Il masterplan di Dürer Park nasce infatti dalla riconversione di un lotto in precedenza occupato da una torre direzionale e da un ex monastero dei primi del Novecento poi trasformato in scuola elementare, all’interno di un paesaggio segnato da alberi monumentali e dalla presenza delle ville Art Nouveau del quartiere.
L’intervento si sviluppa nell’ambito della più ampia trasformazione culturale del Liget Park, oggi interessato da nuovi poli museali internazionali come la House of Music Hungary progettata da Sou Fujimoto e la futura New National Gallery di Sanaa.

Il progetto prende forma a partire dal parco e dai suoi alberi monumentali. La conservazione di quelli esistenti ha guidato il posizionamento dei nuovi volumi e la definizione delle loro proporzioni, trasformando il verde in un elemento strutturale del disegno urbano.
L’Office Building 1 occupa l’impronta della precedente torre per limitare il consumo di suolo, mentre l’Office Building 2 nasce dall’ampliamento dell’ex monastero, mantenendone leggibile la memoria storica.

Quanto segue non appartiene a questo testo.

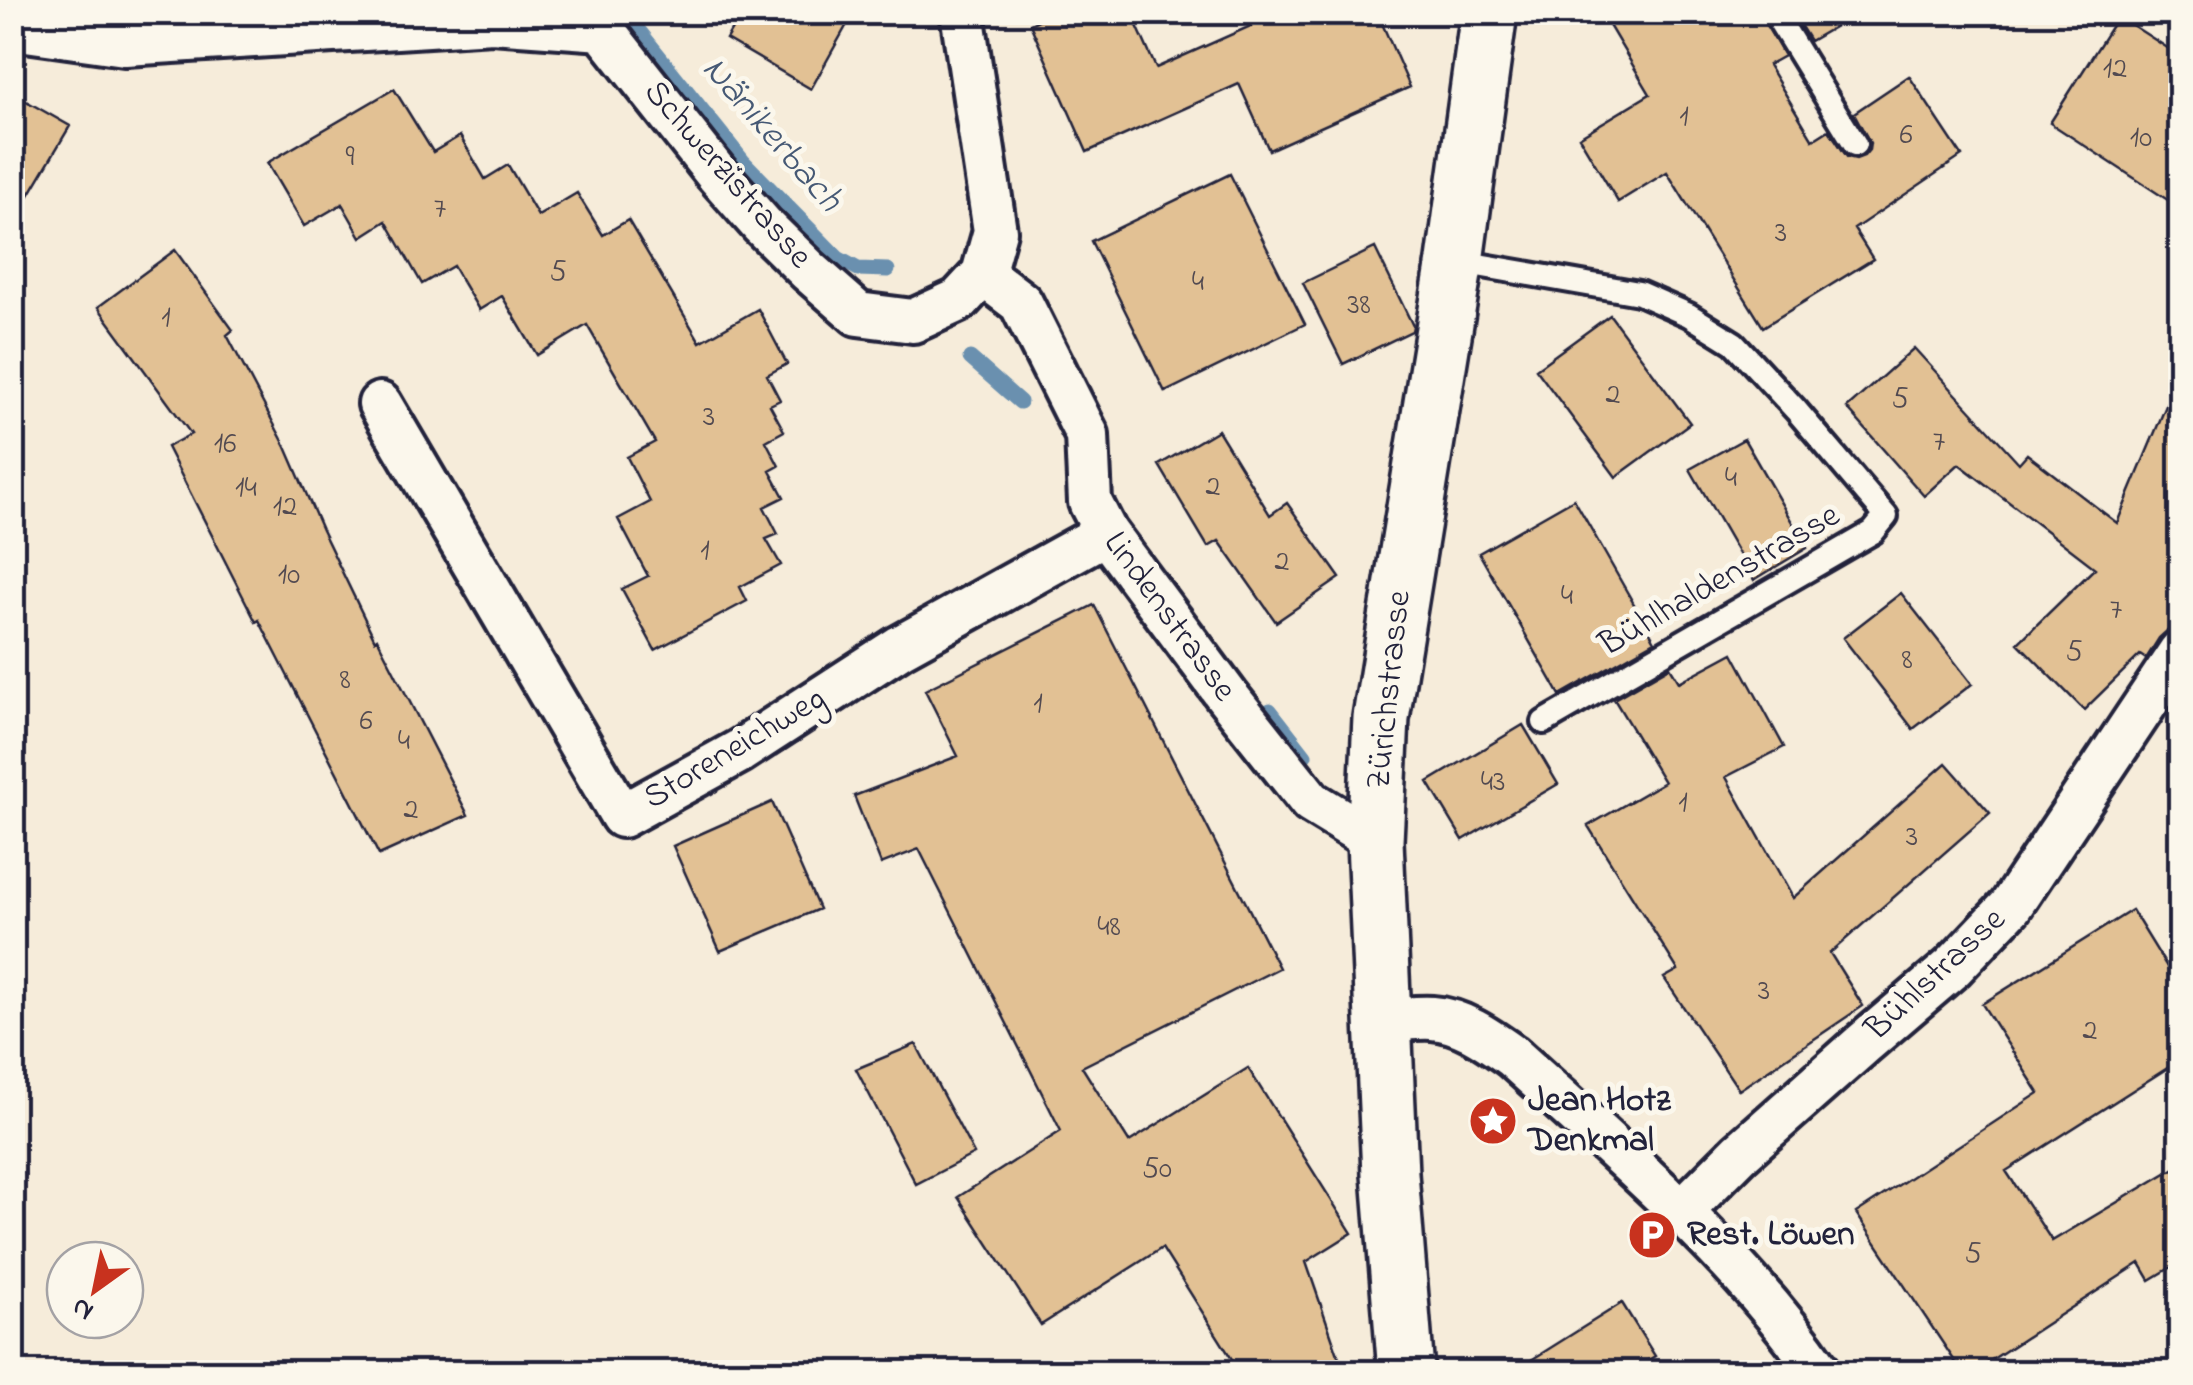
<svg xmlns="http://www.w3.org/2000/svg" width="2193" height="1385" viewBox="0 0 2193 1385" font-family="'Indie Flower',sans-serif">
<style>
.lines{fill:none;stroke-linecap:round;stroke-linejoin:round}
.stream{stroke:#6a90af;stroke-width:15}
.building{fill:#e2c194;stroke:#22223b;stroke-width:2.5}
.service-casing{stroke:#22223b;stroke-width:30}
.minor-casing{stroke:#22223b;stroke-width:50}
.secondary-casing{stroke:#22223b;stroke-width:62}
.service{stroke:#fbf7ec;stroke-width:22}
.minor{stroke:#fbf7ec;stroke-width:42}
.secondary{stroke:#fbf7ec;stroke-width:55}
.labels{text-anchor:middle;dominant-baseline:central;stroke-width:10;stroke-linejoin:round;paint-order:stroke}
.number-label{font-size:30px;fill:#524a51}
.street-label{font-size:35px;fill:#22223b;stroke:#fbf7ec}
.poi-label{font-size:35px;font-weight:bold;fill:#22223b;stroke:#fbf7ec;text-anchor:start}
.water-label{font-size:38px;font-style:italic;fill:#465975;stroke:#fbf7ec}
</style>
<rect width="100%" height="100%" fill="#f6ecda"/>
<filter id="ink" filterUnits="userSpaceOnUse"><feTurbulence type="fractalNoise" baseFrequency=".01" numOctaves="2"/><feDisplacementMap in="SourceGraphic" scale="20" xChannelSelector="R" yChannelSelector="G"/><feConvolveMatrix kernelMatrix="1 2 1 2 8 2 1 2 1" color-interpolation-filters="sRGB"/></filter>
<g filter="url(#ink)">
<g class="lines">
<path class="stream" d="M 624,12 L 743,161 L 838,258 L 858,269 L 888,270
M 970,358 L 1020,402
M 1270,710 L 1305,755"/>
</g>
<path class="building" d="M 742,12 L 854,12 L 811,89 L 726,39 Z
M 1055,12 L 1131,12 L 1156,68 L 1282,12 L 1377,12 L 1410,87 L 1269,150 L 1239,84 L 1087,152 L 1030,24 Z
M 1601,12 L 1759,12 L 1784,56 L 1768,65 L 1813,140 L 1829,130 L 1847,157 L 1856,159 L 1864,156 L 1869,150 L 1870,143 L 1854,113 L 1909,76 L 1962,156 L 1854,229 L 1873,259 L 1763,327 L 1667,172 L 1618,202 L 1579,137 L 1650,94 Z
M 1792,12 L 1860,12 L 1810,41 Z
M 2118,16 L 2180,56 L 2180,208 L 2050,123 Z
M 394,89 L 433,152 L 460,136 L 485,179 L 508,165 L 538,216 L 577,193 L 603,235 L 628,220 L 700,342 L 758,309 L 787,364 L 767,375 L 780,400 L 770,405 L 784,431 L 766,441 L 779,466 L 770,471 L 784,497 L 764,507 L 778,534 L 766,539 L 781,565 L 740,587 L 747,601 L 655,650 L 622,589 L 648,576 L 618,519 L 650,502 L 627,457 L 655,442 L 587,325 L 537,355 L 502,296 L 479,310 L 453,266 L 422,284 L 386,221 L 361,237 L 342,204 L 304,226 L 267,163 Z
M 12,93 L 70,126 L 12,224 Z
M 1230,174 L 1305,324 L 1165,392 L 1091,241 Z
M 1375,248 L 1413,326 L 1412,331 L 1343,364 L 1303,283 Z
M 175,250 L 233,330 L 227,335 L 286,447 L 322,530 L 375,640 L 377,638 L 468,815 L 379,855 L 259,620 L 256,622 L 167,447 L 191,434 L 98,307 Z
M 1610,315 L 1690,423 L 1616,477 L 1536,369 Z
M 1914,348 L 2019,463 L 2027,454 L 2117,523 L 2180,372 L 2180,627 L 2168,630 L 2159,638 L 2146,659 L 2140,655 L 2084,710 L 2018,643 L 2095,568 L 1959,464 L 1924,496 L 1847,408 Z
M 1218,430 L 1270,515 L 1287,503 L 1340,578 L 1276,622 L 1219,541 L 1208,547 L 1159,465 Z
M 1744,439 L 1807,548 L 1754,580 L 1690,469 Z
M 1574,499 L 1655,641 L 1560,695 L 1479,553 Z
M 1901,593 L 1972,684 L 1913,729 L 1843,638 Z
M 1094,605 L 1279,968 L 1082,1067 L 1129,1142 L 1248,1068 L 1352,1233 L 1306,1262 L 1344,1372 L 1240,1372 L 1162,1248 L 1041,1325 L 958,1197 L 1061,1131 L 919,849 L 881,864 L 854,796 L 958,756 L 925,690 Z
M 1733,653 L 1784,747 L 1726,777 L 1793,898 L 1946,763 L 1990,813 L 1830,953 L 1863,1006 L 1739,1090 L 1664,978 L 1678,970 L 1588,826 L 1664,782 L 1614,699 L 1670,667 L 1679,682 Z
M 1523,725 L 1558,784 L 1463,840 L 1428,782 Z
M 772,802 L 819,909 L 720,951 L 673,846 Z
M 2132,910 L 2180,988 L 2180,1060 L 2006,1171 L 2052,1241 L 2180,1165 L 2180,1262 L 2150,1280 L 2140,1263 L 1973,1372 L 1962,1372 L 1856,1213 L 2039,1093 L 1982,1004 Z
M 916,1044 L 974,1154 L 916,1184 L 856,1069 Z
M 1622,1303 L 1655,1356 L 1628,1372 L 1512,1372 Z"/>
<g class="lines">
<g class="service-casing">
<path id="service" d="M 1774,12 L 1855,144
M 1455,261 L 1639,293 L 1689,315 L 1734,343 L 1796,410 L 1886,516 L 1873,532 L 1544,722"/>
</g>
<g class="minor-casing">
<path id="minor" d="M 589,12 L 716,173 L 762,225 L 809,271 L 858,314 L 913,321 L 959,300 L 983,274 L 995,231 L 962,12
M 12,28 L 125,44 L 492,21 L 603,29
M 983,274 L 1021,303 L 1087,435 L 1090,502 L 1106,533 L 1227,696 L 1311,802 L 1375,841
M 380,404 L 622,816 L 740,751 L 900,647 L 1106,533
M 1383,1020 C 1399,1020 1416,1017 1432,1018 C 1462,1020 1488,1039 1512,1056 C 1621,1155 1735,1251 1820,1372
M 1681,1212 L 1740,1153 L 1863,1044 L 1953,967 L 2010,907 L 2180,652"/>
</g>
<g class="secondary-casing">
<path id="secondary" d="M 1406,1372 L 1390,1174 L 1375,841 L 1381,718 L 1455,261 L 1489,12"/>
</g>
<use href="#service" class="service"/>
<use href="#minor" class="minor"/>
<use href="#secondary" class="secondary"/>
</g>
</g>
<defs>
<g id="sight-disc" transform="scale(2.5)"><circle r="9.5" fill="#c8321e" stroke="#fbf7ec"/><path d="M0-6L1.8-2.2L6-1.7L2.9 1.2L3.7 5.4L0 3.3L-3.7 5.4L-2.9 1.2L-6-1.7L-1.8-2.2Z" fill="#fff"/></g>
<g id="parking-disc" transform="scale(2.5)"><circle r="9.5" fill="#c8321e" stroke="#fbf7ec"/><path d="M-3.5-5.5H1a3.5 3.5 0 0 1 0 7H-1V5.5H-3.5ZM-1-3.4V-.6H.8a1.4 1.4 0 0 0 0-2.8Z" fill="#fff"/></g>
</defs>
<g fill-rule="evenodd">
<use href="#sight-disc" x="1493" y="1121"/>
<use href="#parking-disc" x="1652" y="1235"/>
</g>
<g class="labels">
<g class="number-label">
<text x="2115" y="70">12</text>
<text x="1684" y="118">1</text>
<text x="1906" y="136">6</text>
<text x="2141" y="139">10</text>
<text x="350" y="158">9</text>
<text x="440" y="210">7</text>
<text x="1781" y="234">3</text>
<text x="558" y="273">5</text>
<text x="1198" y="283">4</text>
<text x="1359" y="306">38</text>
<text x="166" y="319">1</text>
<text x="1613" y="396">2</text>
<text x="1900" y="400">5</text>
<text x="709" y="418">3</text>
<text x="1939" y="443">7</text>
<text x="225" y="445">16</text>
<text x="1731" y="479">4</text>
<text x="1213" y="488">2</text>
<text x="246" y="489">14</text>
<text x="285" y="508">12</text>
<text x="705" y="552">1</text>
<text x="1282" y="563">2</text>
<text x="289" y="576">10</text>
<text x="1567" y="597">4</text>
<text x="2116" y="611">7</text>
<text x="2074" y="653">5</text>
<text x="1907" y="661">8</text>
<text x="345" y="681">8</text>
<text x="1038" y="705">1</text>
<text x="366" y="722">6</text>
<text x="404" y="742">4</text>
<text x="1493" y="783">43</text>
<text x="1683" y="804">1</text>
<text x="411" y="811">2</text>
<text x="1912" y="838">3</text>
<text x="1109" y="928">48</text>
<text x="1764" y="992">3</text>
<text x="2090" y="1032">2</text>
<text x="1157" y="1170">50</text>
<text x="1973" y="1255">5</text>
</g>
<g class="street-label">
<text transform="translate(727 175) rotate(49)">Schwerzistrasse</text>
<text transform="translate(1720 581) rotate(-30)">Bühlhaldenstrasse</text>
<text transform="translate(1169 617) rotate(54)">Lindenstrasse</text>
<text transform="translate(1390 690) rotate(-84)">Zürichstrasse</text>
<text transform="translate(735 749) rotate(-31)">Storeneichweg</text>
<text transform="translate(1936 975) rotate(-43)">Bühlstrasse</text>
</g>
<g class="poi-label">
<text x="1528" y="1101">Jean Hotz<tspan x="1528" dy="40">Denkmal</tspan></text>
<text x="1687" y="1235">Rest. Löwen</text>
</g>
<g class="water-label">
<text transform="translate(771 135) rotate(49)">Nänikerbach</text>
</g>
</g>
<rect width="2193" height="1385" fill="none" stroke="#fbf7ec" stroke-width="50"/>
<rect x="25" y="25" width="2143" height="1335" fill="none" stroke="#22223b" stroke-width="4" filter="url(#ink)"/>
<g transform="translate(95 1290) rotate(213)"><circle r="48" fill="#fbf7ec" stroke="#a4a2a5" stroke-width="2.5"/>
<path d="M0-8L18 38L0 25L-18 38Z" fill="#c8321e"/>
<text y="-15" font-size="28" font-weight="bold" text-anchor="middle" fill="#22223b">N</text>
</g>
</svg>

L’Office Building 1 si sviluppa come un volume orizzontale scandito da tre nuclei verticali. La composizione, rigorosa e geometrica, si articola attraverso slittamenti delle solette e variazioni volumetriche che producono arretramenti, doppi volumi e profondità in facciata.

Le superfici vetrate si aprono verso il parco, mentre un sistema di lamelle verticali regola l’irraggiamento solare e definisce l’immagine dell’edificio.
Metalli scuri, vetri dalle tonalità controllate e proporzioni essenziali costruiscono un linguaggio coerente con la ricerca dello studio.

Più stratificato il lavoro sull’Office Building 2, dove il progetto mette in dialogo il corpo storico dell’ex monastero con una nuova ala contemporanea in vetro e profili metallici. Al centro, un atrio di 700 metri quadrati connette le due epoche costruttive, mentre l’ex cappella restaurata viene trasformata in uno spazio per eventi.
L’intervento lavora sul contrasto tra massa muraria storica e leggerezza delle nuove superfici, mantenendo continuità cromatica e materica tra le diverse parti del complesso.